Living with Anxiety

Recently I found out something about my Mum that I never knew recently – that she suffered from anxiety in her early 20s.

She and her friends all turn a mile stone age this year. In order to celebrate, they all went on an overseas trip. Once on the plane, one of her friends demanded to get off of the plane. A few weeks later I heard my Mum talking to this friend on the phone. She said, “You know, if it’s an anxiety thing, you can tell me. I’ve dealt with it enough in my life.”

This is an exploration into understanding the anxiety of the people close to me, something I live alongside but have never quite understood completely.

“I was pregnant with my second girl, I was in a shopping centre lining up for lunch for my brother who was in hospital. I remember that day they told us, my Dad and my Mum that he probably was going to die […] I had you. It was a very stressful period of my life.”

Everyone has different triggers, different ways that their body reacts to the pressures of anxiety. For my Mum, it is places where she felt trapped, “I’ve dealt with it…but it used to be places where I felt trapped. So, if I was in the middle of a restaurant and not on the edges or near the door; on a bus, on a train, on a plane. Anywhere that was a big outing without my husband.”

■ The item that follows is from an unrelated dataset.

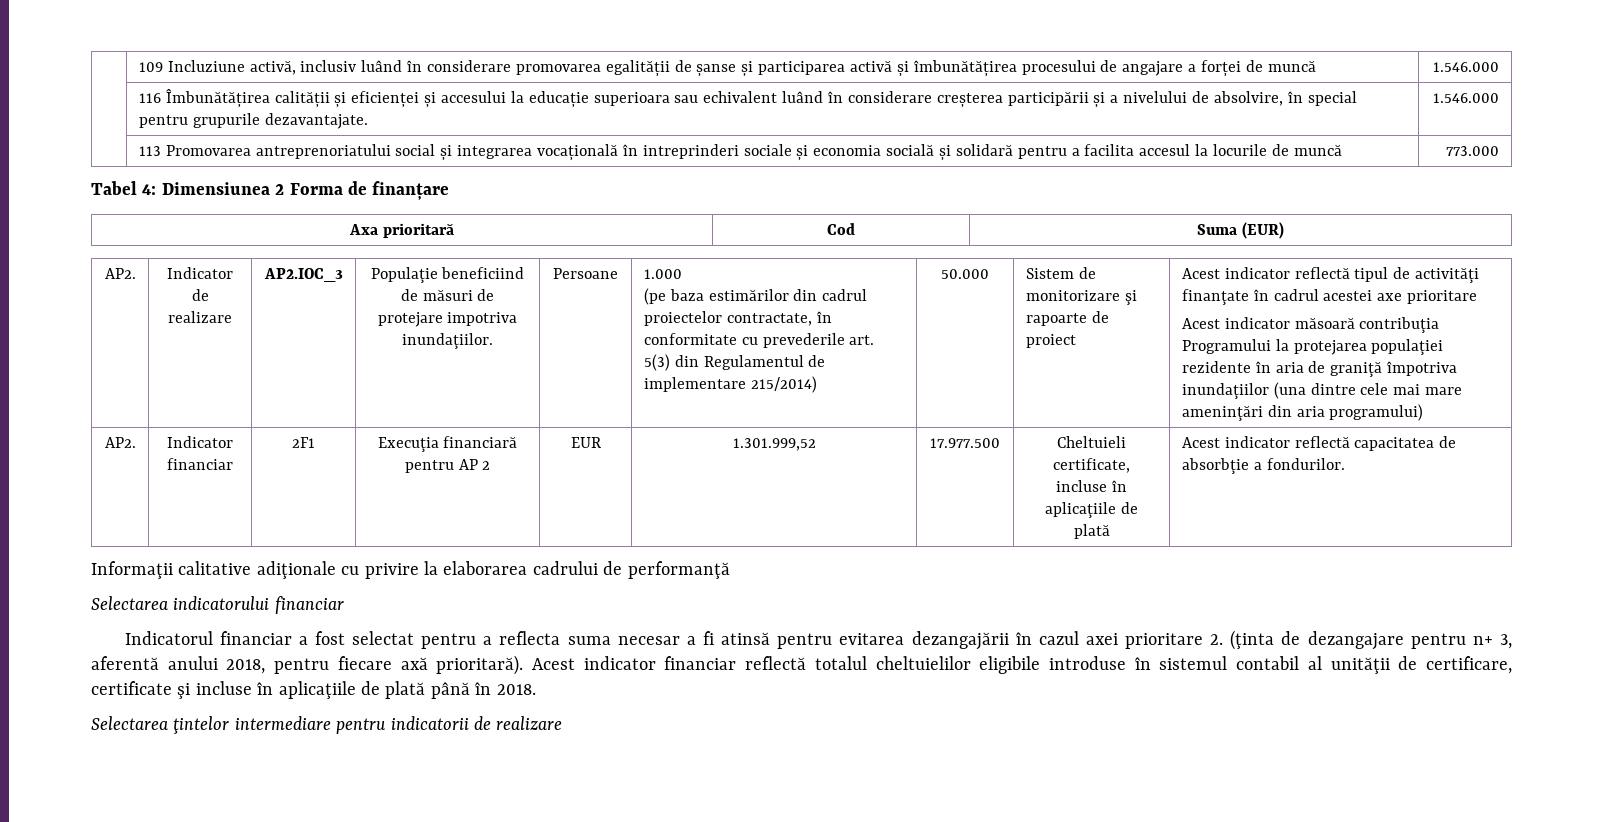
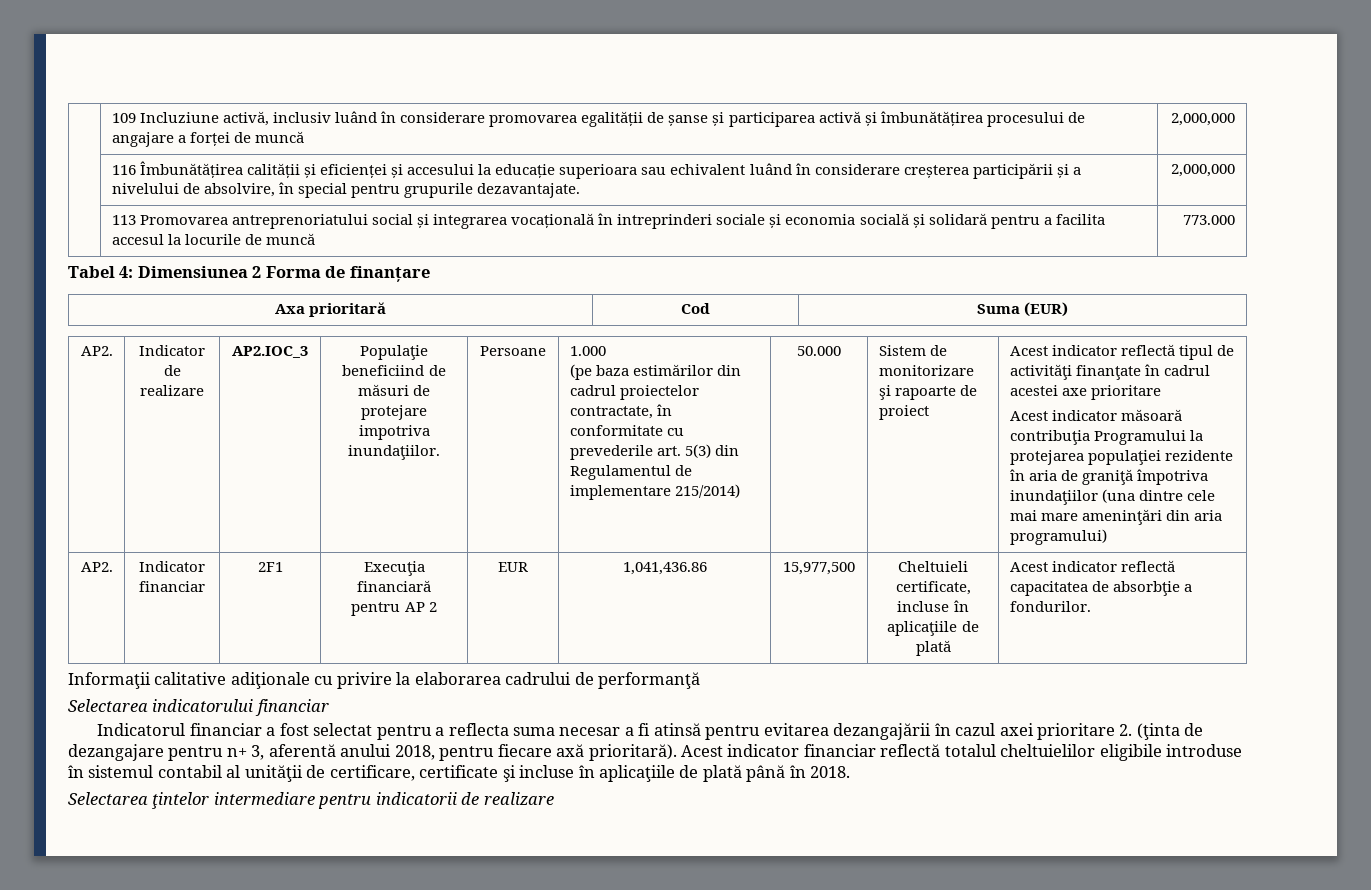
[1433,62,1500,72] 1.546.000 -> [1171,113,1236,126] 2,000,000
[1433,93,1500,103] 1.546.000 -> [1171,164,1236,177] 2,000,000
[732,438,816,451] [930,438,1000,448] 1.301.999,52 | 17.977.500 -> [622,562,707,575] [783,562,855,575] 1,041,436.86 | 15,977,500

Ruby, a close friend who is still dealing with her anxiety, explains that there is internal signs and physical signs of her anxiety. “My leg will bounce, usually uncontrollably…you’re constantly worrying, thinking about it and talking yourself up. That’s usually the worst part because you don’t think it’s going to end. […] I’ll get it at work sometimes, when I’m working on the register. Even just little things, like I will give the person their change and receipt and when they don’t leave immediately, I will start feeling my signs of anxiety.”

The Beyond Blue website highlights that anxiety is the most common mental illness suffered in Australia, more commonly affecting women than men. These people struggle with it, and it is hardly recognized in our society. This piece is intended to provide some kind of insight to people and their dealings with anxiety.